Вижен и Ванда пережидали его на базе Мстителей. Всего несколько дней, но они растянулись в вечность. Синтезоиду не нравилось быть её тюремщиком, хоть Тони и привел для такого положения дел вполне обоснованные доводы. К тому же Вижен полагал, что Ванда разозлится из-за этого, такой вывод был самым закономерным, исходя из особенностей её характера, но расчеты в очередной раз дали сбой.
Ведьме будто было всё равно. Лишь раз она попыталась уйти, но даже тогда не стала настаивать, поняв, что действительно пребывает в заключении. Погрузившись в размышления, она превратилась в призрак самой себя, и Вижену даже приходилось напоминать ей о необходимости есть и спать. Всемирная паутина предоставляла широкий спектр примеров, когда люди в подавленном состоянии намеренно отказывались от еды, наказывая себя, но Ванда, казалось, просто забывала, что ей это необходимо. А Вижен никак не мог понять, почему это вызывает у него неприятные ощущения узнавания.

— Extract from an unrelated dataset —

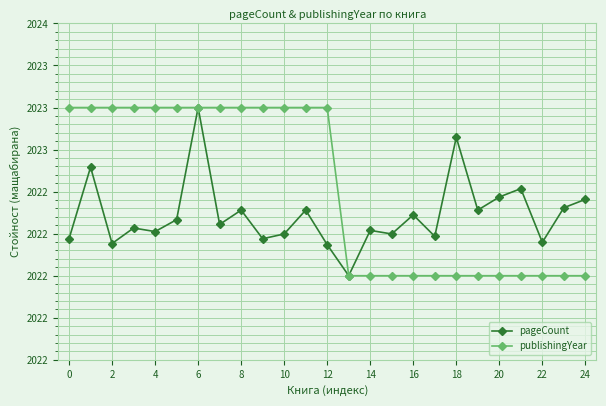

Is this an area chart (filled region under the line)?

No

Озарение пришло однажды вечером, когда Ванда, вновь погрузившись в свой странный анабиоз, лениво шевелила пальцами, пропуская между ними прядь силы. Вижен так и не смог вычислить, что именно в этой картине навело его на мысль, но он отчетливо вспомнил её рассказ, прозвучавший в больничной палате. Рассказ о том, как она пыталась вдохнуть жизнь в видение Пьетро. Её магия была невероятно сильна и могла обращаться как вовне, так и внутрь. Эта мысль холодком пробежала по электронным контактам внутри.
— Ты не должна позволять этому поглощать себя, Ванда, – сказал Вижен, тихо подходя к ней следующим вечером.
— Это была моя вина. Ты знаешь. – Она не обернулась, но и повышающегося напряжения не чувствовалось.
— Нет.
— Ты сам сказал про конец света.
— Да, сказал. Так и есть. Система не совершенна, мы должны преобразовать её, чтобы снизить риски. Но я говорил о системе в целом, не о том, что произошло.